El patio de las pocas luces

Hay como una extraña enormísima nube que debe cubrir todo mi barrio. Acabo de sacar mi cabeza por la ventana de mi habitación que da al patio de luces y, con lo poco que se puede ver desde aquí, he divisado un cielo completamente blanco. Pero a ver: ¿el cielo no era azul? Debe de ser una nube, aunque tratándose de este patio, pudiera ser que algún vecino loco hubiera puesto una lona desde los terrados de todos los edificios que lo forman, nunca se sabe.

Antes los patios tenían como techos de Uralita, cosa que felizmente disfrutaban gatos y pájaros… Sí, lo recuerdo, a mi me gustaba ponerme debajo para verles la silueta cuando pasaban por allí. Era divertido cuando era pequeña y no tenía nada mejor que hacer en los veranos que pasaba en casa de mi abuela.

Eso sí, no era ni por asomo tan “toca huevos” como los niños de los vecinos que viven en el bajo. Ahora hay uno que esta tocando con una trompetilla, de esas que se te mete el sonido en la sesera y bajarías a matar al niño, o mejor, al padre o la madre por darle esa mierda de juguete. Además, son juguetes peligrosísimos porque siempre están tirados por ahí y luego van los niños y se los meten en la boca, ahí con todas las bacterias. Eso si no les da por arrojarle el juguete a su hermano o a la mascota, que esa es otra.

Total, que uno de los niños esta con la trompetita y el otro esta molestando al perro, que obviamente ladra…

Pero sacar la cabeza por mi patio de luces es como ver una película costumbrista italiana. Si Visconti estuviera vivo, le invitaría a una tarde fuera de su condado de Lonate Pozzolo. Que pasara una tarde aquí observando….

Hay muchas anécdotas del lugar, porque claro es, aquí se oye todo: el vecino que tira la cadena, el que va duro y hace fuerza, el que se tira una ventosidad descomunal, la anoréxica que vomita, etc. Cabe decir que a la izquierda de la ventana de mi habitación están los ventiladeros (porque a esos mini-ventanucos no se les puede llamar otra cosa) de los retretes del bloque de al lado.

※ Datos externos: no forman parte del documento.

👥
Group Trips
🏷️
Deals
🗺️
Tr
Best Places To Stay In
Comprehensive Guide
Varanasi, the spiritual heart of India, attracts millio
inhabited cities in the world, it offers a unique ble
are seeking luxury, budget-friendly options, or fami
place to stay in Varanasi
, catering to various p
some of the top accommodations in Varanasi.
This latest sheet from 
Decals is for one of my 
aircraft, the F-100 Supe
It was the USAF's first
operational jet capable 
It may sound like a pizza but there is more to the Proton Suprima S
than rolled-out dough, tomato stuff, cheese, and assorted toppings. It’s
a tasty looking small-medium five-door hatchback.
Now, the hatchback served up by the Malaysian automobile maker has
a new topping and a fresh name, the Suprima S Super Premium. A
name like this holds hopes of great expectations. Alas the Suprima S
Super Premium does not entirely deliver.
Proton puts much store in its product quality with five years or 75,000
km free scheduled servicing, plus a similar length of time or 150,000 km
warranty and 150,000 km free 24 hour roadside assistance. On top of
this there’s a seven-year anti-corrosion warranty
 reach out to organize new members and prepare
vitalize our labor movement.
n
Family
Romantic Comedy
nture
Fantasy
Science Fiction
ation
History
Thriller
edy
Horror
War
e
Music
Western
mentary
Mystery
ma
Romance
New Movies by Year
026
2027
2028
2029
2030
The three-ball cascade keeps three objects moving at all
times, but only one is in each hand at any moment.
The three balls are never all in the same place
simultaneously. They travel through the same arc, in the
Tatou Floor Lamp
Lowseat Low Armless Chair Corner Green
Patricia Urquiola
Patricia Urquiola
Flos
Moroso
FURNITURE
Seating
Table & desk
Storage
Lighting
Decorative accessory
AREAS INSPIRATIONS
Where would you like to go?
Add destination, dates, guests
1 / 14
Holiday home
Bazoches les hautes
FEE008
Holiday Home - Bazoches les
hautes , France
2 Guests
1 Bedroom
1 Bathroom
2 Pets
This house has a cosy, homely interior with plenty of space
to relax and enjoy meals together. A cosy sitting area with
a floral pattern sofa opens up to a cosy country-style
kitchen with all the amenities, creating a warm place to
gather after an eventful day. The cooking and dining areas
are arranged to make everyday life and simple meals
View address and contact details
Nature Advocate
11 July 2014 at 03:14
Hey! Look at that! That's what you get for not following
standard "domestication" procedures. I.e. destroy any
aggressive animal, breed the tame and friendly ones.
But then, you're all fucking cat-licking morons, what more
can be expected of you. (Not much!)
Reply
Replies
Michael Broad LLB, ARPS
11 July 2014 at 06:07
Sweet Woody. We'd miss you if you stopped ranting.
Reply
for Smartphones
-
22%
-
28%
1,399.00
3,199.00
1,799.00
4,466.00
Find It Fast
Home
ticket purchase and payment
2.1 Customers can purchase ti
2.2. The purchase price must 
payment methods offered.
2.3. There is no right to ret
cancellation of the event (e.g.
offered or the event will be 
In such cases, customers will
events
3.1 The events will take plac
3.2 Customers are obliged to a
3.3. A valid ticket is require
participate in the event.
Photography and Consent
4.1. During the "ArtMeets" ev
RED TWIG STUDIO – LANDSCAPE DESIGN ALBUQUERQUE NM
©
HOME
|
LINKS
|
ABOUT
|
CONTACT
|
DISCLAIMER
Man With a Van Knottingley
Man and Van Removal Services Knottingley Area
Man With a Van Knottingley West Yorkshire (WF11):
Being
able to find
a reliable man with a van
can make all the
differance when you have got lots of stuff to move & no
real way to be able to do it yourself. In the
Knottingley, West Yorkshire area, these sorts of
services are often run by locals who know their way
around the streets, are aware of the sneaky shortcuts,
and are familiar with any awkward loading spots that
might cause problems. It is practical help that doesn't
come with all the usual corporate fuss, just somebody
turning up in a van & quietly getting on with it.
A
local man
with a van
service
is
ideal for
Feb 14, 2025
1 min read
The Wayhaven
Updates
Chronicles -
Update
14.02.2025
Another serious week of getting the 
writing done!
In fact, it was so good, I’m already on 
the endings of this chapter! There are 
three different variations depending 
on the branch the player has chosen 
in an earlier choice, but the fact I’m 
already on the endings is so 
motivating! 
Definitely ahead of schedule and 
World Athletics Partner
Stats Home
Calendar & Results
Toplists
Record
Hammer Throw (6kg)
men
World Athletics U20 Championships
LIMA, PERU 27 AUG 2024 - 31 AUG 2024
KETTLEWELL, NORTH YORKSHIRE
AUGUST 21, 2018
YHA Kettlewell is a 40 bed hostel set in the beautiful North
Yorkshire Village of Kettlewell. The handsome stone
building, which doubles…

Pero no todo son aventuras en el excusado: aquí se oye como discuten los chinos del piso de abajo (esto es Santako), como la señora Maria riñe a su nieto Alvarito por no recoger los juguetes que deja tirados, los problemas de la pareja por llegar a fin de mes, los ancianitos y ancianitas que cotillean sobre la vecindad, etc.

Vista desde la ventana de mi habitación 

Y es que ni siquiera Buera Vallejo pudiera haberlo plasmado en Historia de una escalera.

La guinda fue el día que estando yo leyendo en mi cama oí una conversación acalorada y, como soy una curiosa, pues tuve que sacar la cabeza para enterarme de que iba la cosa. Los representantes de la función debían ser un hombre y una mujer, jóvenes, diría yo aunque no los vi (el patio de luces es amorfo y lo oyes todo aunque solo veas las paredes de dos edificios aparte del tuyo). El dialogo discurrió de la siguiente manera:

Hombre: - Que te calles, que Uranio es un país.

Mujer: - A mí déjame, que yo no se nada de geometría.

A esto, a mi se me escapó una risita, y claro es, se callaron y no los volví a oír. Luego, con los días he ido pensar que era mejor llorar, que reírse de esa analfabeta pareja.

Y es que en este bloque me siento como el gato de 13 Rue del Percebe.

En fin, que aunque solo tenga un canal de tele en el televisor de mi habitación, no me hace falta más, con los vecinos ya estoy entretenida. Ni Aquí No Hay Quién Viva, ni El Cor de la Ciutat: Santako ciudad sin ley.